My code runs in a small VM (low memory and low disk), it receives a stream of an unknown size over a HTTP stream and will upload it to AWS S3. It could be a couple TB, I want to be able to reach S3's 5TB maximum, I don't receive a Content-Length header on the stream, and another company makes the server (and it's compressed on the fly and they don't have neither the memory nor the disk space to store it where they are running either).
Our code is in node.js, and I'm struggling to move in the constraints.
When using multipart upload, each part would have to be 500MB (worst case 5TB divided by 10000) which doesn't fit in memory, and certainly not in a queue. The parts have to be in memory to compute their body hash header and measure their length.
I looked into the aws-chunked encoding, but it requires prior knowledge of the total transaction length in advance to populate the x-amz-decoded-content-length
header, but allows for arbitrarily small chunking, contrary to multipart.

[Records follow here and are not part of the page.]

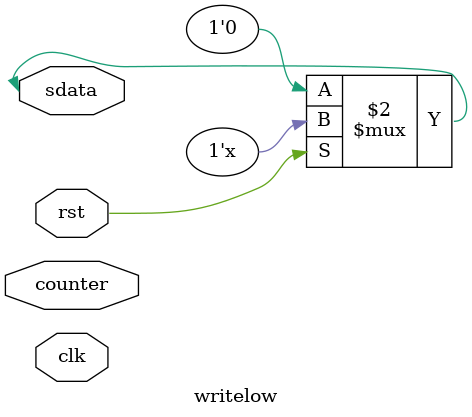
<source format=v>
module writelow(clk, rst, sdata, counter);

	input clk, rst;
	inout sdata;
	input [31:0]counter;

	assign sdata = (rst == 1'b1)? 1'bz : 1'b0;

endmodule
</source>
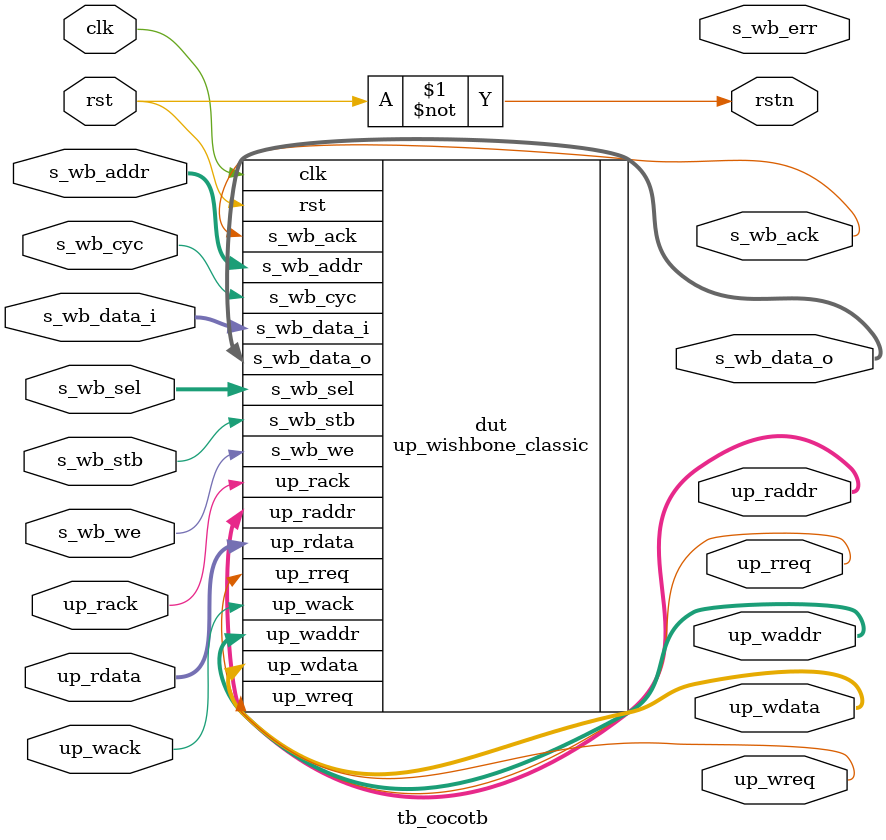
<source format=v>

`timescale 1ns/100ps

/*
 * Module: tb_cocotb
 *
 * Wishbone Classic slave to uP up_wishbone_classic DUT
 *
 * Parameters:
 *
 *   ADDRESS_WIDTH   - Width of the Wishbone address port in bits.
 *   BUS_WIDTH       - Width of the Wishbone bus data port in bytes.
 *
 * Ports:
 *
 *   clk              - Clock
 *   rst              - Positive reset
 *   s_wb_cyc         - Bus Cycle in process
 *   s_wb_stb         - Valid data transfer cycle
 *   s_wb_we          - Active High write, low read
 *   s_wb_addr        - Bus address
 *   s_wb_data_i      - Input data
 *   s_wb_sel         - Device Select
 *   s_wb_ack         - Bus transaction terminated
 *   s_wb_data_o      - Output data
 *   s_wb_err         - Active high when a bus error is present
 *   up_rreq          - uP bus read request
 *   up_rack          - uP bus read ack
 *   up_raddr         - uP bus read address
 *   up_rdata         - uP bus read data
 *   up_wreq          - uP bus write request
 *   up_wack          - uP bus write ack
 *   up_waddr         - uP bus write address
 *   up_wdata         - uP bus write data
 */
module tb_cocotb #(
    parameter ADDRESS_WIDTH = 16,
    parameter BUS_WIDTH     = 4
  )
  (
    input                                           clk,
    input                                           rst,
    output                                          rstn,
    input                                           s_wb_cyc,
    input                                           s_wb_stb,
    input                                           s_wb_we,
    input   [ADDRESS_WIDTH-1:0]                     s_wb_addr,
    input   [BUS_WIDTH*8-1:0]                       s_wb_data_i,
    input   [BUS_WIDTH-1:0]                         s_wb_sel,
    output                                          s_wb_ack,
    output  [BUS_WIDTH*8-1:0]                       s_wb_data_o,
    output                                          s_wb_err,
    output                                          up_rreq,
    input                                           up_rack,
    output  [ADDRESS_WIDTH-(BUS_WIDTH/2)-1:0]       up_raddr,
    input   [BUS_WIDTH*8-1:0]                       up_rdata,
    output                                          up_wreq,
    input                                           up_wack,
    output  [ADDRESS_WIDTH-(BUS_WIDTH/2)-1:0]       up_waddr,
    output  [BUS_WIDTH*8-1:0]                       up_wdata
  );
  // fst dump command
  initial begin
    $dumpfile ("tb_cocotb.fst");
    $dumpvars (0, tb_cocotb);
    #1;
  end

  assign rstn = ~rst;
  
  //Group: Instantiated Modules

  /*
   * Module: dut
   *
   * Device under test, up_wishbone_classic
   */
  up_wishbone_classic #(
    .ADDRESS_WIDTH(ADDRESS_WIDTH),
    .BUS_WIDTH(BUS_WIDTH)
  ) dut (
    .clk(clk),
    .rst(rst),
    .s_wb_cyc(s_wb_cyc),
    .s_wb_stb(s_wb_stb),
    .s_wb_we(s_wb_we),
    .s_wb_addr(s_wb_addr),
    .s_wb_data_i(s_wb_data_i),
    .s_wb_sel(s_wb_sel),
    .s_wb_ack(s_wb_ack),
    .s_wb_data_o(s_wb_data_o),
    .up_rreq(up_rreq),
    .up_rack(up_rack),
    .up_raddr(up_raddr),
    .up_rdata(up_rdata),
    .up_wreq(up_wreq),
    .up_wack(up_wack),
    .up_waddr(up_waddr),
    .up_wdata(up_wdata)
  );
  
endmodule


</source>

The only path I see right now is re-implementing a non-buffering and non-queuing version of multipart-upload that would send 500MB parts over https with an unsigned payload header, the last one being padded with zeros, then committing the file and then going back to clip the padded end of the file. This seems incredibly convoluted, I must have missed something.
I am ok with using the latest version the the AWS SDK JS 3, or the version 2, or any library.